§ **Work order**
The records below are to be reproduced exactly, with every picture left out.

§ **Exercise data**
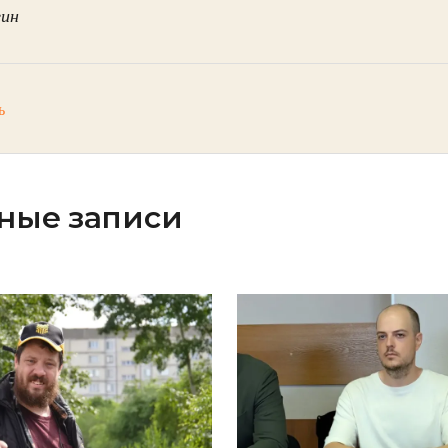
гин
ь
ные записи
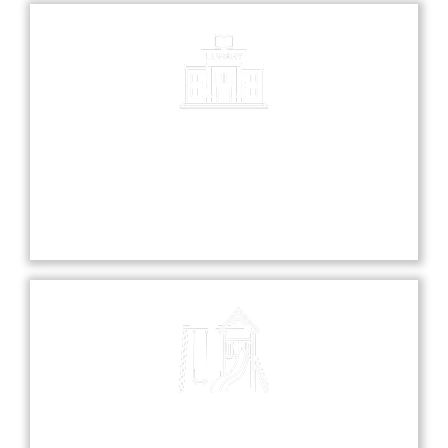
Library
Our library is a treasure trove of knowledge,
offering a diverse collection of books and
resources for all students.
Playground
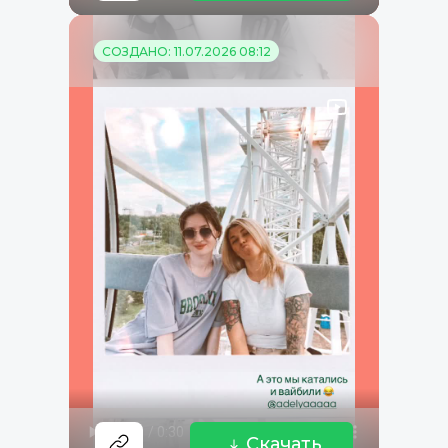
СОЗДАНО: 11.07.2026 08:12
Скачать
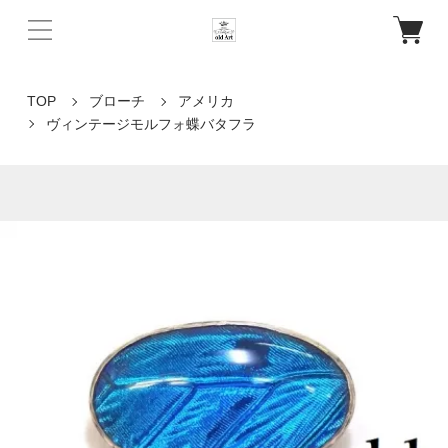
TOP
ブローチ
アメリカ
ヴィンテージモルフォ蝶バタフラ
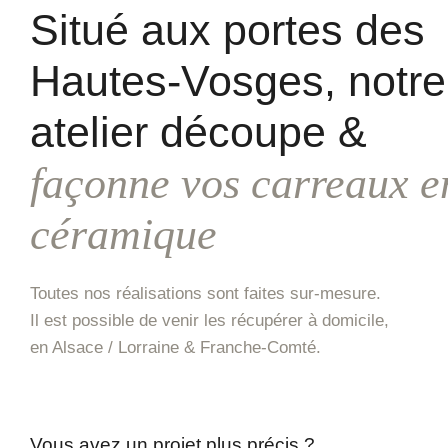
Situé aux portes des
Hautes-Vosges, notre
atelier découpe &
façonne vos carreaux e
céramique
Toutes nos réalisations sont faites sur-mesure.
Il est possible de venir les récupérer à domicile,
en Alsace / Lorraine & Franche-Comté.
Vous avez un projet plus précis ?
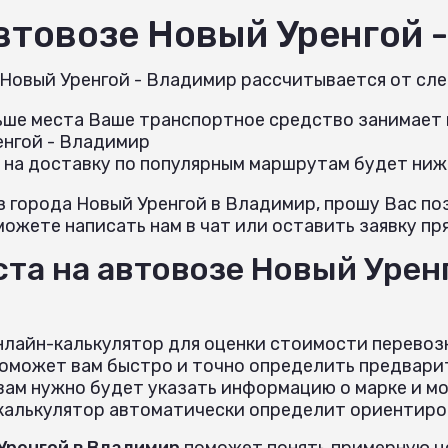
автовозе Новый Уренгой 
 Новый Уренгой - Владимир рассчитывается от сл
льше места Ваше транспортное средство занимает н
енгой - Владимир
 на доставку по популярным маршрутам будет ниж
з города Новый Уренгой в Владимир, прошу Вас п
можете написать нам в чат или оставить заявку пря
ста на автовозе Новый Урен
нлайн-калькулятор для оценки стоимости перевоз
поможет вам быстро и точно определить предвари
вам нужно будет указать информацию о марке и м
 калькулятор автоматически определит ориентиров
Уренгой в Владимир
поможет понять примерную це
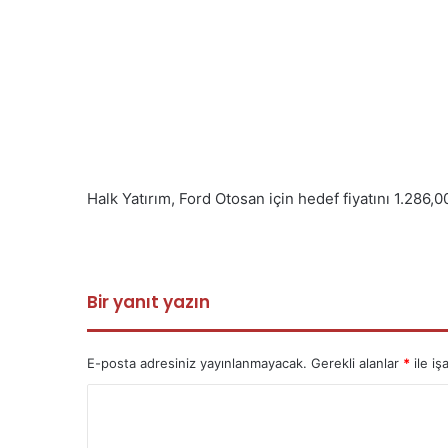
Halk Yatırım, Ford Otosan için hedef fiyatını 1.286,0
Bir yanıt yazın
E-posta adresiniz yayınlanmayacak.
Gerekli alanlar
*
ile iş
Y
o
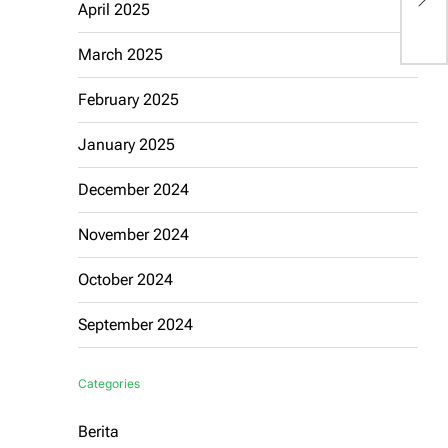
H
April 2025
R
March 2025
February 2025
January 2025
December 2024
November 2024
October 2024
September 2024
Categories
Berita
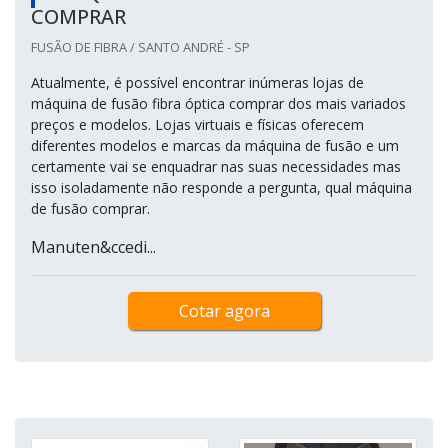
COMPRAR
FUSÃO DE FIBRA / SANTO ANDRÉ - SP
Atualmente, é possível encontrar inúmeras lojas de
máquina de fusão fibra óptica comprar dos mais variados
preços e modelos. Lojas virtuais e físicas oferecem
diferentes modelos e marcas da máquina de fusão e um
certamente vai se enquadrar nas suas necessidades mas
isso isoladamente não responde a pergunta, qual máquina
de fusão comprar.
Manuten&ccedi...
Cotar agora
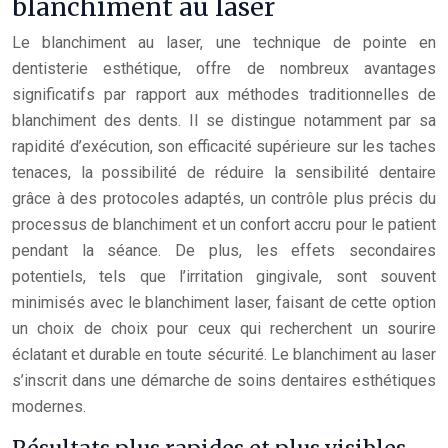
blanchiment au laser
Le blanchiment au laser, une technique de pointe en
dentisterie esthétique, offre de nombreux avantages
significatifs par rapport aux méthodes traditionnelles de
blanchiment des dents. Il se distingue notamment par sa
rapidité d’exécution, son efficacité supérieure sur les taches
tenaces, la possibilité de réduire la sensibilité dentaire
grâce à des protocoles adaptés, un contrôle plus précis du
processus de blanchiment et un confort accru pour le patient
pendant la séance. De plus, les effets secondaires
potentiels, tels que l’irritation gingivale, sont souvent
minimisés avec le blanchiment laser, faisant de cette option
un choix de choix pour ceux qui recherchent un sourire
éclatant et durable en toute sécurité. Le blanchiment au laser
s’inscrit dans une démarche de soins dentaires esthétiques
modernes.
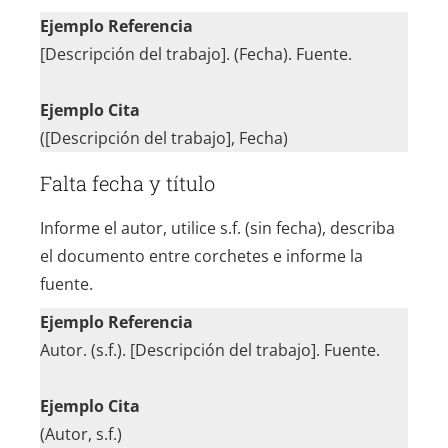
Ejemplo Referencia
[Descripción del trabajo]. (Fecha). Fuente.
Ejemplo Cita
([Descripción del trabajo], Fecha)
Falta fecha y título
Informe el autor, utilice s.f. (sin fecha), describa
el documento entre corchetes e informe la
fuente.
Ejemplo Referencia
Autor. (s.f.). [Descripción del trabajo]. Fuente.
Ejemplo Cita
(Autor, s.f.)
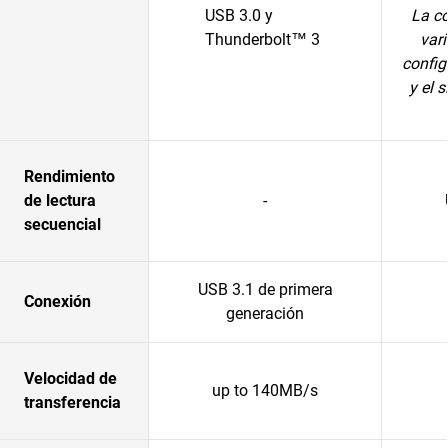
USB 3.0 y
La c
Thunderbolt™ 3
vari
config
y el 
Rendimiento
de lectura
-
secuencial
USB 3.1 de primera
Conexión
generación
Velocidad de
up to 140MB/s
transferencia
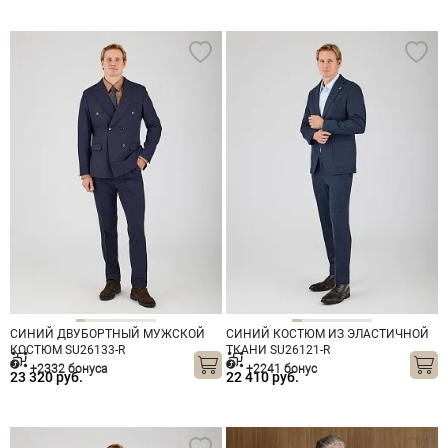
СИНИЙ ДВУБОРТНЫЙ МУЖСКОЙ
СИНИЙ КОСТЮМ ИЗ ЭЛАСТИЧНОЙ
КОСТЮМ SU26133-R
ТКАНИ SU26121-R
+2332 бонуса
+2241 бонус
23 320 руб.
22 410 руб.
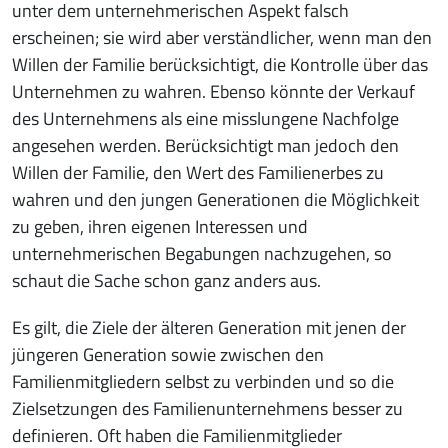
unter dem unternehmerischen Aspekt falsch
erscheinen; sie wird aber verständlicher, wenn man den
Willen der Familie berücksichtigt, die Kontrolle über das
Unternehmen zu wahren. Ebenso könnte der Verkauf
des Unternehmens als eine misslungene Nachfolge
angesehen werden. Berücksichtigt man jedoch den
Willen der Familie, den Wert des Familienerbes zu
wahren und den jungen Generationen die Möglichkeit
zu geben, ihren eigenen Interessen und
unternehmerischen Begabungen nachzugehen, so
schaut die Sache schon ganz anders aus.
Es gilt, die Ziele der älteren Generation mit jenen der
jüngeren Generation sowie zwischen den
Familienmitgliedern selbst zu verbinden und so die
Zielsetzungen des Familienunternehmens besser zu
definieren. Oft haben die Familienmitglieder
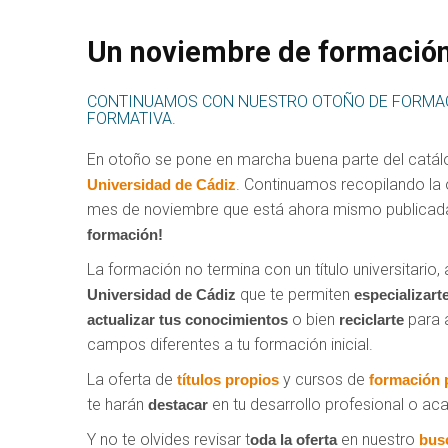
Un noviembre de formació
CONTINUAMOS CON NUESTRO OTOÑO DE FORMAC
FORMATIVA.
En otoño se pone en marcha buena parte del catál
. Continuamos recopilando la 
Universidad de Cádiz
mes de noviembre que está ahora mismo publicad
formación!
La formación no termina con un título universitario,
que te permiten
Universidad de Cádiz
especializart
o bien
para 
actualizar tus conocimientos
reciclarte
campos diferentes a tu formación inicial.
La oferta de
y cursos de
títulos propios
formación 
te harán
en tu desarrollo profesional o a
destacar
Y no te olvides revisar t
en nuestro
oda la oferta
bus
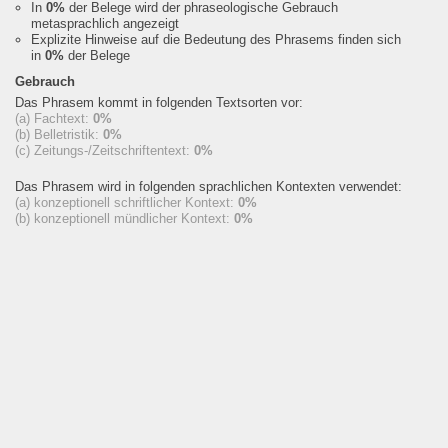
In
0%
der Belege wird der phraseologische Gebrauch
metasprachlich angezeigt
Explizite Hinweise auf die Bedeutung des Phrasems finden sich
in
0%
der Belege
Gebrauch
Das Phrasem kommt in folgenden Textsorten vor:
(a) Fachtext:
0%
(b) Belletristik:
0%
(c) Zeitungs-/Zeitschriftentext:
0%
Das Phrasem wird in folgenden sprachlichen Kontexten verwendet:
(a) konzeptionell schriftlicher Kontext:
0%
(b) konzeptionell mündlicher Kontext:
0%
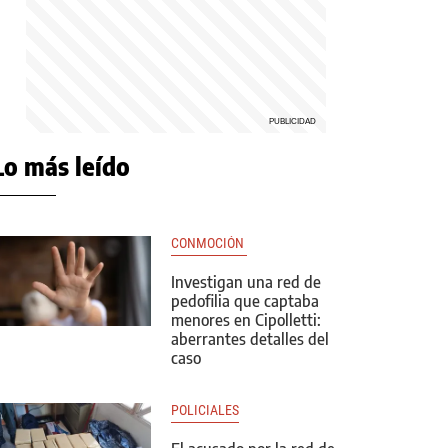
Lo más leído
CONMOCIÓN 
Investigan una red de
pedofilia que captaba
menores en Cipolletti:
aberrantes detalles del
caso
POLICIALES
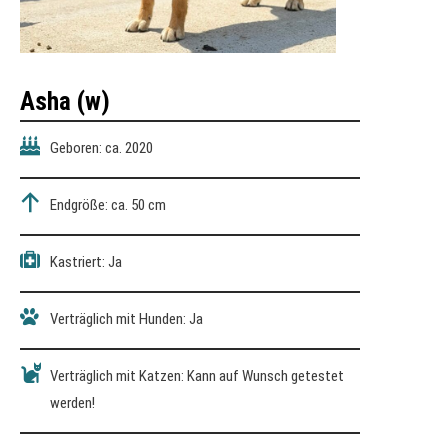
Asha
(w)
Geboren: ca. 2020
Endgröße: ca. 50 cm
Kastriert: Ja
Verträglich mit Hunden: Ja
Verträglich mit Katzen: Kann auf Wunsch getestet
werden!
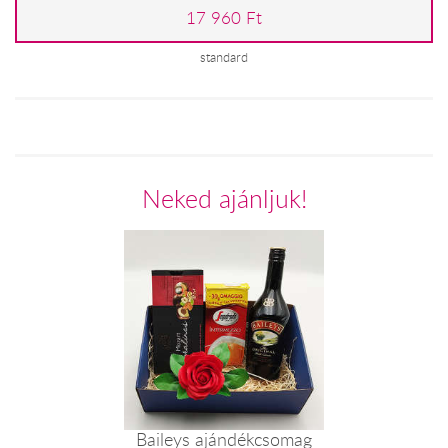
17 960 Ft
standard
Neked ajánljuk!
Baileys ajándékcsomag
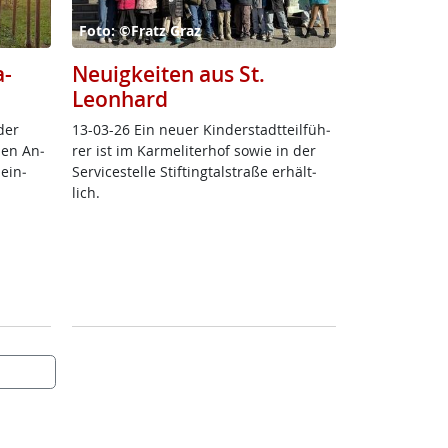
Foto: ©Fratz Graz
a-
Neuigkeiten aus St.
Leonhard
der
13-03-26 Ein neu­er Kin­der­stadt­teil­füh­
­nen An­
rer ist im Kar­me­li­ter­hof so­wie in der
 ein­
Ser­vice­s­tel­le Stif­ting­tal­stra­ße er­hält­
lich.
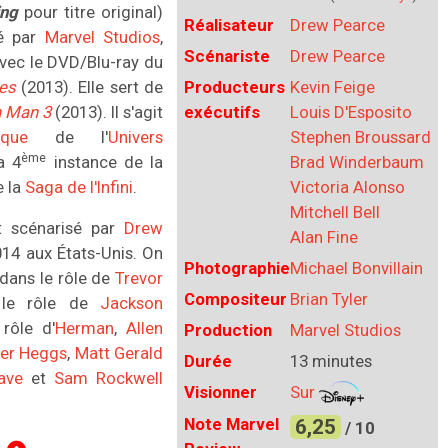
ing
pour titre original)
Réalisateur
Drew Pearce
pé par
Marvel Studios
,
Scénariste
Drew Pearce
avec le DVD/Blu-ray du
Producteurs
Kevin Feige
es
(2013). Elle sert de
exécutifs
Louis D'Esposito
n Man 3
(2013). Il s'agit
Stephen Broussard
que
de l'
Univers
ème
Brad Winderbaum
a 4
instance de la
Victoria Alonso
e la
Saga de l'Infini
.
Mitchell Bell
t scénarisé par
Drew
Alan Fine
 2014 aux États-Unis. On
Photographie
Michael Bonvillain
dans le rôle de
Trevor
Compositeur
Brian Tyler
le rôle de
Jackson
rôle d'
Herman
,
Allen
Production
Marvel Studios
her Heggs
,
Matt Gerald
Durée
13 minutes
ave
et
Sam Rockwell
Visionner
Sur
Note Marvel
6,25
/ 10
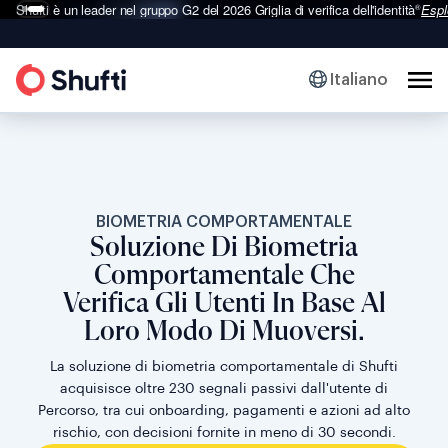
Shufti è un leader nel gruppo G2 del 2026
Griglia di verifica dell'identità
Espl
®
Italiano
BIOMETRIA COMPORTAMENTALE
Soluzione Di Biometria
Comportamentale Che
Verifica Gli Utenti In Base Al
Loro Modo Di Muoversi.
La soluzione di biometria comportamentale di Shufti
acquisisce oltre 230 segnali passivi dall'utente di
Percorso, tra cui onboarding, pagamenti e azioni ad alto
rischio, con decisioni fornite in meno di 30 secondi.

§ **Response below**
гин
ь
ные записи
Library
Our library is a treasure trove of knowledge,
offering a diverse collection of books and
resources for all students.
Playground
СОЗДАНО: 11.07.2026 08:12
Скачать
TOP
ブローチ
アメリカ
ヴィンテージモルフォ蝶バタフラ
Situé aux portes des
Hautes-Vosges, notre
atelier découpe &
façonne vos carreaux e
céramique
Toutes nos réalisations sont faites sur-mesure.
Il est possible de venir les récupérer à domicile,
en Alsace / Lorraine & Franche-Comté.
Vous avez un projet plus précis ?
автовозе Новый Уренгой 
 Новый Уренгой - Владимир рассчитывается от сл
льше места Ваше транспортное средство занимает н
енгой - Владимир
 на доставку по популярным маршрутам будет ниж
з города Новый Уренгой в Владимир, прошу Вас п
можете написать нам в чат или оставить заявку пря
ста на автовозе Новый Урен
нлайн-калькулятор для оценки стоимости перевоз
поможет вам быстро и точно определить предвари
вам нужно будет указать информацию о марке и м
 калькулятор автоматически определит ориентиров
Уренгой в Владимир
поможет понять примерную це
Halk Yatırım, Ford Otosan için hedef fiyatını 1.286,0
Bir yanıt yazın
E-posta adresiniz yayınlanmayacak.
Gerekli alanlar
*
ile iş
Y
o
H
April 2025
R
March 2025
February 2025
January 2025
December 2024
November 2024
October 2024
September 2024
Categories
Berita
COMPRAR
FUSÃO DE FIBRA / SANTO ANDRÉ - SP
Atualmente, é possível encontrar inúmeras lojas de
máquina de fusão fibra óptica comprar dos mais variados
preços e modelos. Lojas virtuais e físicas oferecem
diferentes modelos e marcas da máquina de fusão e um
certamente vai se enquadrar nas suas necessidades mas
isso isoladamente não responde a pergunta, qual máquina
de fusão comprar.
Manuten&ccedi...
Cotar agora
blanchiment au laser
Le blanchiment au laser, une technique de pointe en
dentisterie esthétique, offre de nombreux avantages
significatifs par rapport aux méthodes traditionnelles de
blanchiment des dents. Il se distingue notamment par sa
rapidité d’exécution, son efficacité supérieure sur les taches
tenaces, la possibilité de réduire la sensibilité dentaire
grâce à des protocoles adaptés, un contrôle plus précis du
processus de blanchiment et un confort accru pour le patient
pendant la séance. De plus, les effets secondaires
potentiels, tels que l’irritation gingivale, sont souvent
minimisés avec le blanchiment laser, faisant de cette option
un choix de choix pour ceux qui recherchent un sourire
éclatant et durable en toute sécurité. Le blanchiment au laser
s’inscrit dans une démarche de soins dentaires esthétiques
modernes.
Ejemplo Referencia
[Descripción del trabajo]. (Fecha). Fuente.
Ejemplo Cita
([Descripción del trabajo], Fecha)
Falta fecha y título
Informe el autor, utilice s.f. (sin fecha), describa
el documento entre corchetes e informe la
fuente.
Ejemplo Referencia
Autor. (s.f.). [Descripción del trabajo]. Fuente.
Ejemplo Cita
(Autor, s.f.)
USB 3.0 y
La c
Thunderbolt™ 3
vari
config
y el 
Rendimiento
de lectura
-
secuencial
USB 3.1 de primera
Conexión
generación
Velocidad de
up to 140MB/s
transferencia
СИНИЙ ДВУБОРТНЫЙ МУЖСКОЙ
СИНИЙ КОСТЮМ ИЗ ЭЛАСТИЧНОЙ
КОСТЮМ SU26133-R
ТКАНИ SU26121-R
+2332 бонуса
+2241 бонус
23 320 руб.
22 410 руб.
unter dem unternehmerischen Aspekt falsch
erscheinen; sie wird aber verständlicher, wenn man den
Willen der Familie berücksichtigt, die Kontrolle über das
Unternehmen zu wahren. Ebenso könnte der Verkauf
des Unternehmens als eine misslungene Nachfolge
angesehen werden. Berücksichtigt man jedoch den
Willen der Familie, den Wert des Familienerbes zu
wahren und den jungen Generationen die Möglichkeit
zu geben, ihren eigenen Interessen und
unternehmerischen Begabungen nachzugehen, so
schaut die Sache schon ganz anders aus.
Es gilt, die Ziele der älteren Generation mit jenen der
jüngeren Generation sowie zwischen den
Familienmitgliedern selbst zu verbinden und so die
Zielsetzungen des Familienunternehmens besser zu
definieren. Oft haben die Familienmitglieder
Un noviembre de formació
CONTINUAMOS CON NUESTRO OTOÑO DE FORMAC
FORMATIVA.
En otoño se pone en marcha buena parte del catál
. Continuamos recopilando la 
Universidad de Cádiz
mes de noviembre que está ahora mismo publicad
formación!
La formación no termina con un título universitario,
que te permiten
Universidad de Cádiz
especializart
o bien
para 
actualizar tus conocimientos
reciclarte
campos diferentes a tu formación inicial.
La oferta de
y cursos de
títulos propios
formación 
te harán
en tu desarrollo profesional o a
destacar
Y no te olvides revisar t
en nuestro
oda la oferta
bus
In
0%
der Belege wird der phraseologische Gebrauch
metasprachlich angezeigt
Explizite Hinweise auf die Bedeutung des Phrasems finden sich
in
0%
der Belege
Gebrauch
Das Phrasem kommt in folgenden Textsorten vor:
(a) Fachtext:
0%
(b) Belletristik:
0%
(c) Zeitungs-/Zeitschriftentext:
0%
Das Phrasem wird in folgenden sprachlichen Kontexten verwendet:
(a) konzeptionell schriftlicher Kontext:
0%
(b) konzeptionell mündlicher Kontext:
0%
Lo más leído
CONMOCIÓN 
Investigan una red de
pedofilia que captaba
menores en Cipolletti:
aberrantes detalles del
caso
POLICIALES
Asha
(w)
Geboren: ca. 2020
Endgröße: ca. 50 cm
Kastriert: Ja
Verträglich mit Hunden: Ja
Verträglich mit Katzen: Kann auf Wunsch getestet
werden!
17 960 Ft
standard
Neked ajánljuk!
Baileys ajándékcsomag
Foto: ©Fratz Graz
a-
Neuigkeiten aus St.
Leonhard
der
13-03-26 Ein neu­er Kin­der­stadt­teil­füh­
­nen An­
rer ist im Kar­me­li­ter­hof so­wie in der
 ein­
Ser­vice­s­tel­le Stif­ting­tal­stra­ße er­hält­
lich.
ing
pour titre original)
Réalisateur
Drew Pearce
pé par
Marvel Studios
,
Scénariste
Drew Pearce
avec le DVD/Blu-ray du
Producteurs
Kevin Feige
es
(2013). Elle sert de
exécutifs
Louis D'Esposito
n Man 3
(2013). Il s'agit
Stephen Broussard
que
de l'
Univers
ème
Brad Winderbaum
a 4
instance de la
Victoria Alonso
e la
Saga de l'Infini
.
Mitchell Bell
t scénarisé par
Drew
Alan Fine
 2014 aux États-Unis. On
Photographie
Michael Bonvillain
dans le rôle de
Trevor
Compositeur
Brian Tyler
le rôle de
Jackson
rôle d'
Herman
,
Allen
Production
Marvel Studios
her Heggs
,
Matt Gerald
Durée
13 minutes
ave
et
Sam Rockwell
Visionner
Sur
Note Marvel
6,25
/ 10
Shufti è un leader nel gruppo G2 del 2026
Griglia di verifica dell'identità
Espl
®
Italiano
BIOMETRIA COMPORTAMENTALE
Soluzione Di Biometria
Comportamentale Che
Verifica Gli Utenti In Base Al
Loro Modo Di Muoversi.
La soluzione di biometria comportamentale di Shufti
acquisisce oltre 230 segnali passivi dall'utente di
Percorso, tra cui onboarding, pagamenti e azioni ad alto
rischio, con decisioni fornite in meno di 30 secondi.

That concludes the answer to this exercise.